Um caderno de leituras

"esguias Graças, Musas de mais magas tranças,
vinde, vinde agora"

Safo

sexta-feira, 5 de dezembro de 2008

CESARE PAVESE

reprodução
Cesare Pavese

MANIA DA SOLIDÃO

Como um jantar frugal junto à clara janela,
Na sala já está escuro mas ainda se vê o céu.
Se saísse, as ruas tranqüilas deixar-me-iam
ao fim de pouco tempo em pleno campo.
Como e observo o céu — quem sabe quantas mulheres
estão a comer a esta hora — o meu corpo está tranqüilo;
o trabalho atordoa o meu corpo e também as mulheres.

Lá fora, depois do jantar, as estrelas virão tocar
a terra na ancha planura. As estrelas são vivas,
mas não valem estas cerejas que como sozinho.
Vejo o céu, mas sei que entre os tetos de ferrugem
brilha já alguma luz e que, por baixo, há ruídos.
Um grande gole e o meu corpo saboreia a vida
das árvores e dos rios e sente-se desprendido de tudo.
Basta um pouco de silêncio e as coisas imobilizam-se
no seu verdadeiro sítio, como o meu corpo imóvel.

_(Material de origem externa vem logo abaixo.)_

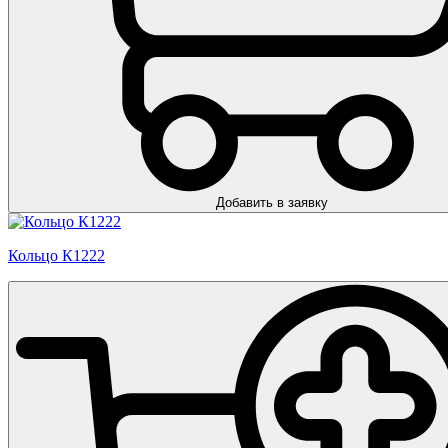
Добавить в заявку
Кольцо К1222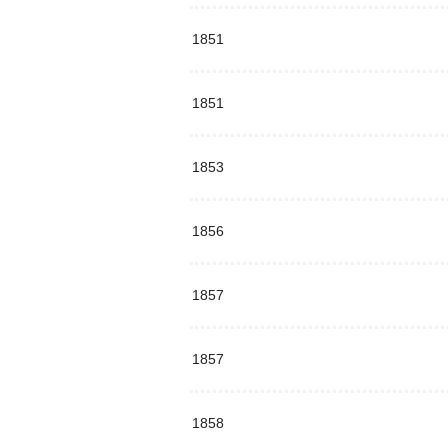
1851
1851
1853
1856
1857
1857
1858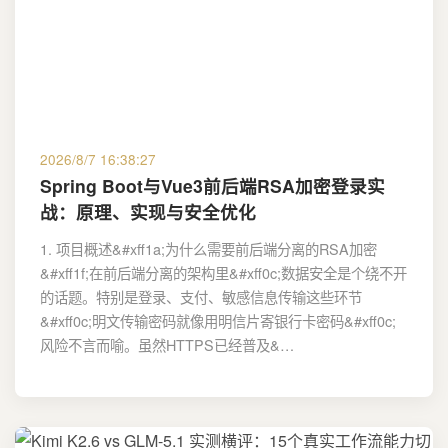
2026/8/7 16:38:27
Spring Boot与Vue3前后端RSA加密登录实
战：原理、实现与安全优化
1. 项目概述&#xff1a;为什么需要前后端分离的RSA加密
&#xff1f;在前后端分离的架构里&#xff0c;数据安全是个绕不开
的话题。特别是登录、支付、敏感信息传输这些环节
&#xff0c;明文传输密码就像用明信片寄银行卡密码&#xff0c;
风险不言而喻。虽然HTTPS已经普及&…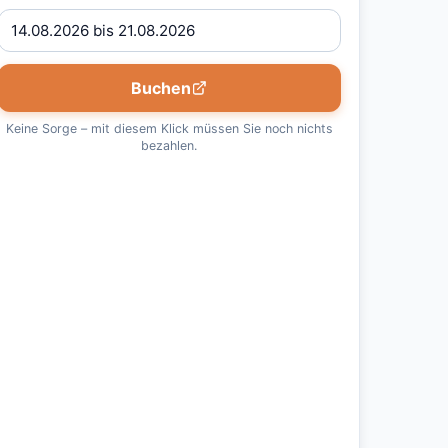
Buchen
Keine Sorge – mit diesem Klick müssen Sie noch nichts
bezahlen.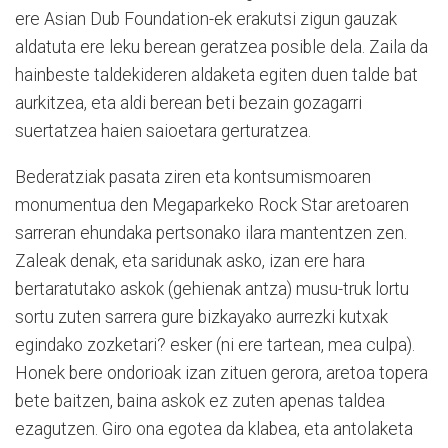
ere Asian Dub Foundation-ek erakutsi zigun gauzak
aldatuta ere leku berean geratzea posible dela. Zaila da
hainbeste taldekideren aldaketa egiten duen talde bat
aurkitzea, eta aldi berean beti bezain gozagarri
suertatzea haien saioetara gerturatzea.
Bederatziak pasata ziren eta kontsumismoaren
monumentua den Megaparkeko Rock Star aretoaren
sarreran ehundaka pertsonako ilara mantentzen zen.
Zaleak denak, eta saridunak asko, izan ere hara
bertaratutako askok (gehienak antza) musu-truk lortu
sortu zuten sarrera gure bizkayako aurrezki kutxak
egindako zozketari? esker (ni ere tartean, mea culpa).
Honek bere ondorioak izan zituen gerora, aretoa topera
bete baitzen, baina askok ez zuten apenas taldea
ezagutzen. Giro ona egotea da klabea, eta antolaketa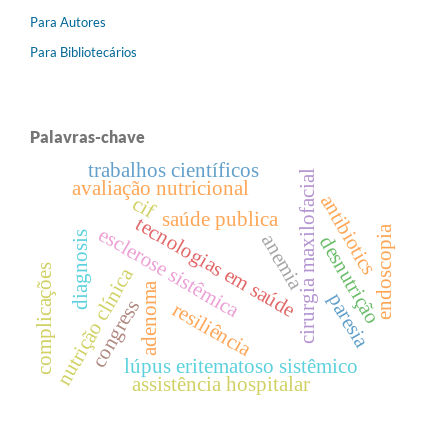
Para Autores
Para Bibliotecários
Palavras-chave
trabalhos científicos
cirurgia maxilofacial
avaliação nutricional
antibiotics
cif
saúde publica
tecnologias em saúde
esclerose sistêmica
endoscopia
diagnosis
anemia
desnutrição
complicações
nutrição clínica
adenoma
paresia
congress
resiliência
lúpus eritematoso sistêmico
assistência hospitalar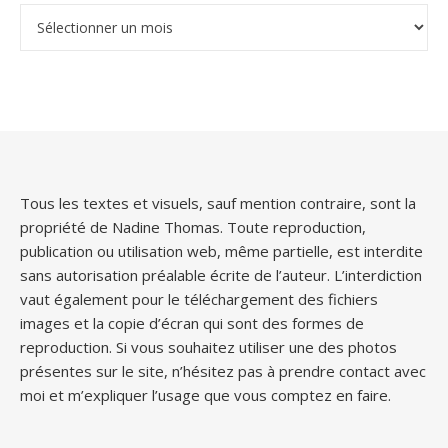
Archives
Tous les textes et visuels, sauf mention contraire, sont la
propriété de Nadine Thomas. Toute reproduction,
publication ou utilisation web, même partielle, est interdite
sans autorisation préalable écrite de l’auteur. L’interdiction
vaut également pour le téléchargement des fichiers
images et la copie d’écran qui sont des formes de
reproduction. Si vous souhaitez utiliser une des photos
présentes sur le site, n’hésitez pas à prendre contact avec
moi et m’expliquer l’usage que vous comptez en faire.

Cada coisa está isolada ante os meus sentidos,
que a aceita impassível: um cicio de silêncio.
Cada coisa na escuridão posso sabê-la,
como sei que o meu sangue circula nas veias.
A planura é água que escorre entre a erva,
um jantar de todas as coisas. Cada planta e cada pedra
vivem imóveis. Escuto os alimentos e eles alimentam-me as veias
com todas as coisas que vivem nesta planura.

A noite importa pouco. O retângulo de céu
sussurra-me todos os fragores e uma estrela miúda
debate-se no vazio, longe dos alimentos,
das casas, distinta. Não se basta a si mesma
e precisa de muitas companheiras. Aqui no escuro, sozinho,
o meu corpo está tranqüilo e sente-se soberano.